[Exercise requirements]
Please set down the entries below once more, exactly.

[Information given]
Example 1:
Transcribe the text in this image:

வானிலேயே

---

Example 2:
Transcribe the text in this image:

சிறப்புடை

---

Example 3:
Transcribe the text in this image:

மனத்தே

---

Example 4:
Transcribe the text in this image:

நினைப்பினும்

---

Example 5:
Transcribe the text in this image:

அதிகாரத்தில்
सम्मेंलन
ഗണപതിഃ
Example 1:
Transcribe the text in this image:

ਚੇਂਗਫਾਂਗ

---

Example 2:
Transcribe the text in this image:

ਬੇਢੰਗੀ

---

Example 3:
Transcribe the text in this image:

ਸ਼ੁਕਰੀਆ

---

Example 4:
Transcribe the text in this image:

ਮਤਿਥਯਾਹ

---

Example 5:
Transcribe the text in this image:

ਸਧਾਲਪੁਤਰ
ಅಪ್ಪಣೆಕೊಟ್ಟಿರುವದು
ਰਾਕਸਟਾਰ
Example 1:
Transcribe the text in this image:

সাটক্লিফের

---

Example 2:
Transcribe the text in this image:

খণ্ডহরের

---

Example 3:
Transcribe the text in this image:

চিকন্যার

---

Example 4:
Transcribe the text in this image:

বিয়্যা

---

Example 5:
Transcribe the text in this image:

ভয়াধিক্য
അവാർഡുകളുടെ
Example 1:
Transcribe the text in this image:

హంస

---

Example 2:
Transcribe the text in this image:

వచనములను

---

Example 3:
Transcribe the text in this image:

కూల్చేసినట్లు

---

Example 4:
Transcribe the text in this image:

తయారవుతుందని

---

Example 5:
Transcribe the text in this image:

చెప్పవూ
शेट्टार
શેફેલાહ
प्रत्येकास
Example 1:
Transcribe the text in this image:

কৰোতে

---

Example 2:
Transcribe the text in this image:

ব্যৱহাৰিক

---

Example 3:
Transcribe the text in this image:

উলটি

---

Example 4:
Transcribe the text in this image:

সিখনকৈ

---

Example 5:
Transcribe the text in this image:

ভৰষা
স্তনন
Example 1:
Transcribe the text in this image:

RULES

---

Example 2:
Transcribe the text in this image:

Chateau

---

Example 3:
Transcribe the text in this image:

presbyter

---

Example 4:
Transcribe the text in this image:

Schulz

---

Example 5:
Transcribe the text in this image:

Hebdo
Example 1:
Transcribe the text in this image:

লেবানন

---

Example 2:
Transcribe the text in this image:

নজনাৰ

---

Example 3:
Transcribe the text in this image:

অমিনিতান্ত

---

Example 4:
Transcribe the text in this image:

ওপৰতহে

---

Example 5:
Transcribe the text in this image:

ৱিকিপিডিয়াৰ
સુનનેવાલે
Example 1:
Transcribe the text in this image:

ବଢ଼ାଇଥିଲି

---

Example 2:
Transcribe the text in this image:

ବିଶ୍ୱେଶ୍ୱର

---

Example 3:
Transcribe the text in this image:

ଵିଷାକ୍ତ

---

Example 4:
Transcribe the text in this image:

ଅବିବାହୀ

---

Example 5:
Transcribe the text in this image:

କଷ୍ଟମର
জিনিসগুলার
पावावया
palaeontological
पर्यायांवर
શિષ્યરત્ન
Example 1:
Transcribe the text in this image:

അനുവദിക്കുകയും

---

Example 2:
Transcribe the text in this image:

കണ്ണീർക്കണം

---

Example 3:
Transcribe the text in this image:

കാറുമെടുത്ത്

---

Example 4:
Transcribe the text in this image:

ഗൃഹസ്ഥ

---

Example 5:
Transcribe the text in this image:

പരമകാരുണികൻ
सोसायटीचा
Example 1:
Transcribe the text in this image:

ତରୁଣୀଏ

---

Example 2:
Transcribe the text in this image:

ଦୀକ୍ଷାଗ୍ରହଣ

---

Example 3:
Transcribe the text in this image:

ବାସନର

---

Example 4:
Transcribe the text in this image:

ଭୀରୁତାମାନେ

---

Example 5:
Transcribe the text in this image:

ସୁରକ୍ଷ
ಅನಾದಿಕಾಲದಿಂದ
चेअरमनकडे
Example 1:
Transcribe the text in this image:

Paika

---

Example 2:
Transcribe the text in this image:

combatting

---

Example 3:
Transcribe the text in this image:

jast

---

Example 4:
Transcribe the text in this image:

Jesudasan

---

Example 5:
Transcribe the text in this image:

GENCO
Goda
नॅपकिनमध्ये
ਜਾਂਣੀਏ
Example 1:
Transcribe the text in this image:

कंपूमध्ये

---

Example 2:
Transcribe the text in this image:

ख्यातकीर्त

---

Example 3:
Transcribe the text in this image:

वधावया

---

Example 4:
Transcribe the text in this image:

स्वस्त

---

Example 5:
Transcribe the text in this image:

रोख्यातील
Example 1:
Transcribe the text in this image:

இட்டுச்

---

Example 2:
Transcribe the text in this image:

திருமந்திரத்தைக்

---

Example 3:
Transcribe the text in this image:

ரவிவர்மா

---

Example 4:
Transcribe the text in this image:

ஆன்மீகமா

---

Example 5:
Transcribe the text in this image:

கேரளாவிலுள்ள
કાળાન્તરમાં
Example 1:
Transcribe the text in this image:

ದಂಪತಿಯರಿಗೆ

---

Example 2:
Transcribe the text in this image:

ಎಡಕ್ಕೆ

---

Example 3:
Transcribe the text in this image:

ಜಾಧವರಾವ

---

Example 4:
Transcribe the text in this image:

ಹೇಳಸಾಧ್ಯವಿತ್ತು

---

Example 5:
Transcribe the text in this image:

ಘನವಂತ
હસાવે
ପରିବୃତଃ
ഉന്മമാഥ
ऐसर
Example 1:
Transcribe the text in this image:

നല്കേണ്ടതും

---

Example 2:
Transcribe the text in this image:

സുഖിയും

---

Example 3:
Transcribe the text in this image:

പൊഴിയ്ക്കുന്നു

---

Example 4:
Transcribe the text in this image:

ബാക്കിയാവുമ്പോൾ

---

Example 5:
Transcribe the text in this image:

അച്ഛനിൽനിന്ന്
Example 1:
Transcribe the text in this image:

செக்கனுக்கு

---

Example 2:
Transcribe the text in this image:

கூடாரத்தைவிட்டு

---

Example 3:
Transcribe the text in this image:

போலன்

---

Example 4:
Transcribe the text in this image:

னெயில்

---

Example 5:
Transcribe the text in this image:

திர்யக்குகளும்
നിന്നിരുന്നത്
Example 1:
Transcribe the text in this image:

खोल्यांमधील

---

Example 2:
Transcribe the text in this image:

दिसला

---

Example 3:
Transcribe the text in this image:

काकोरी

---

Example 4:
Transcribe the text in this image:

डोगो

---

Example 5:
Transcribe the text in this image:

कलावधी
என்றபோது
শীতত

[Reply]
Example 1:
Transcribe the text in this image:

வானிலேயே

---

Example 2:
Transcribe the text in this image:

சிறப்புடை

---

Example 3:
Transcribe the text in this image:

மனத்தே

---

Example 4:
Transcribe the text in this image:

நினைப்பினும்

---

Example 5:
Transcribe the text in this image:

அதிகாரத்தில்
सम्मेंलन
ഗണപതിഃ
Example 1:
Transcribe the text in this image:

ਚੇਂਗਫਾਂਗ

---

Example 2:
Transcribe the text in this image:

ਬੇਢੰਗੀ

---

Example 3:
Transcribe the text in this image:

ਸ਼ੁਕਰੀਆ

---

Example 4:
Transcribe the text in this image:

ਮਤਿਥਯਾਹ

---

Example 5:
Transcribe the text in this image:

ਸਧਾਲਪੁਤਰ
ಅಪ್ಪಣೆಕೊಟ್ಟಿರುವದು
ਰਾਕਸਟਾਰ
Example 1:
Transcribe the text in this image:

সাটক্লিফের

---

Example 2:
Transcribe the text in this image:

খণ্ডহরের

---

Example 3:
Transcribe the text in this image:

চিকন্যার

---

Example 4:
Transcribe the text in this image:

বিয়্যা

---

Example 5:
Transcribe the text in this image:

ভয়াধিক্য
അവാർഡുകളുടെ
Example 1:
Transcribe the text in this image:

హంస

---

Example 2:
Transcribe the text in this image:

వచనములను

---

Example 3:
Transcribe the text in this image:

కూల్చేసినట్లు

---

Example 4:
Transcribe the text in this image:

తయారవుతుందని

---

Example 5:
Transcribe the text in this image:

చెప్పవూ
शेट्टार
શેફેલાહ
प्रत्येकास
Example 1:
Transcribe the text in this image:

কৰোতে

---

Example 2:
Transcribe the text in this image:

ব্যৱহাৰিক

---

Example 3:
Transcribe the text in this image:

উলটি

---

Example 4:
Transcribe the text in this image:

সিখনকৈ

---

Example 5:
Transcribe the text in this image:

ভৰষা
স্তনন
Example 1:
Transcribe the text in this image:

RULES

---

Example 2:
Transcribe the text in this image:

Chateau

---

Example 3:
Transcribe the text in this image:

presbyter

---

Example 4:
Transcribe the text in this image:

Schulz

---

Example 5:
Transcribe the text in this image:

Hebdo
Example 1:
Transcribe the text in this image:

লেবানন

---

Example 2:
Transcribe the text in this image:

নজনাৰ

---

Example 3:
Transcribe the text in this image:

অমিনিতান্ত

---

Example 4:
Transcribe the text in this image:

ওপৰতহে

---

Example 5:
Transcribe the text in this image:

ৱিকিপিডিয়াৰ
સુનનેવાલે
Example 1:
Transcribe the text in this image:

ବଢ଼ାଇଥିଲି

---

Example 2:
Transcribe the text in this image:

ବିଶ୍ୱେଶ୍ୱର

---

Example 3:
Transcribe the text in this image:

ଵିଷାକ୍ତ

---

Example 4:
Transcribe the text in this image:

ଅବିବାହୀ

---

Example 5:
Transcribe the text in this image:

କଷ୍ଟମର
জিনিসগুলার
पावावया
palaeontological
पर्यायांवर
શિષ્યરત્ન
Example 1:
Transcribe the text in this image:

അനുവദിക്കുകയും

---

Example 2:
Transcribe the text in this image:

കണ്ണീർക്കണം

---

Example 3:
Transcribe the text in this image:

കാറുമെടുത്ത്

---

Example 4:
Transcribe the text in this image:

ഗൃഹസ്ഥ

---

Example 5:
Transcribe the text in this image:

പരമകാരുണികൻ
सोसायटीचा
Example 1:
Transcribe the text in this image:

ତରୁଣୀଏ

---

Example 2:
Transcribe the text in this image:

ଦୀକ୍ଷାଗ୍ରହଣ

---

Example 3:
Transcribe the text in this image:

ବାସନର

---

Example 4:
Transcribe the text in this image:

ଭୀରୁତାମାନେ

---

Example 5:
Transcribe the text in this image:

ସୁରକ୍ଷ
ಅನಾದಿಕಾಲದಿಂದ
चेअरमनकडे
Example 1:
Transcribe the text in this image:

Paika

---

Example 2:
Transcribe the text in this image:

combatting

---

Example 3:
Transcribe the text in this image:

jast

---

Example 4:
Transcribe the text in this image:

Jesudasan

---

Example 5:
Transcribe the text in this image:

GENCO
Goda
नॅपकिनमध्ये
ਜਾਂਣੀਏ
Example 1:
Transcribe the text in this image:

कंपूमध्ये

---

Example 2:
Transcribe the text in this image:

ख्यातकीर्त

---

Example 3:
Transcribe the text in this image:

वधावया

---

Example 4:
Transcribe the text in this image:

स्वस्त

---

Example 5:
Transcribe the text in this image:

रोख्यातील
Example 1:
Transcribe the text in this image:

இட்டுச்

---

Example 2:
Transcribe the text in this image:

திருமந்திரத்தைக்

---

Example 3:
Transcribe the text in this image:

ரவிவர்மா

---

Example 4:
Transcribe the text in this image:

ஆன்மீகமா

---

Example 5:
Transcribe the text in this image:

கேரளாவிலுள்ள
કાળાન્તરમાં
Example 1:
Transcribe the text in this image:

ದಂಪತಿಯರಿಗೆ

---

Example 2:
Transcribe the text in this image:

ಎಡಕ್ಕೆ

---

Example 3:
Transcribe the text in this image:

ಜಾಧವರಾವ

---

Example 4:
Transcribe the text in this image:

ಹೇಳಸಾಧ್ಯವಿತ್ತು

---

Example 5:
Transcribe the text in this image:

ಘನವಂತ
હસાવે
ପରିବୃତଃ
ഉന്മമാഥ
ऐसर
Example 1:
Transcribe the text in this image:

നല്കേണ്ടതും

---

Example 2:
Transcribe the text in this image:

സുഖിയും

---

Example 3:
Transcribe the text in this image:

പൊഴിയ്ക്കുന്നു

---

Example 4:
Transcribe the text in this image:

ബാക്കിയാവുമ്പോൾ

---

Example 5:
Transcribe the text in this image:

അച്ഛനിൽനിന്ന്
Example 1:
Transcribe the text in this image:

செக்கனுக்கு

---

Example 2:
Transcribe the text in this image:

கூடாரத்தைவிட்டு

---

Example 3:
Transcribe the text in this image:

போலன்

---

Example 4:
Transcribe the text in this image:

னெயில்

---

Example 5:
Transcribe the text in this image:

திர்யக்குகளும்
നിന്നിരുന്നത്
Example 1:
Transcribe the text in this image:

खोल्यांमधील

---

Example 2:
Transcribe the text in this image:

दिसला

---

Example 3:
Transcribe the text in this image:

काकोरी

---

Example 4:
Transcribe the text in this image:

डोगो

---

Example 5:
Transcribe the text in this image:

कलावधी
என்றபோது
শীতত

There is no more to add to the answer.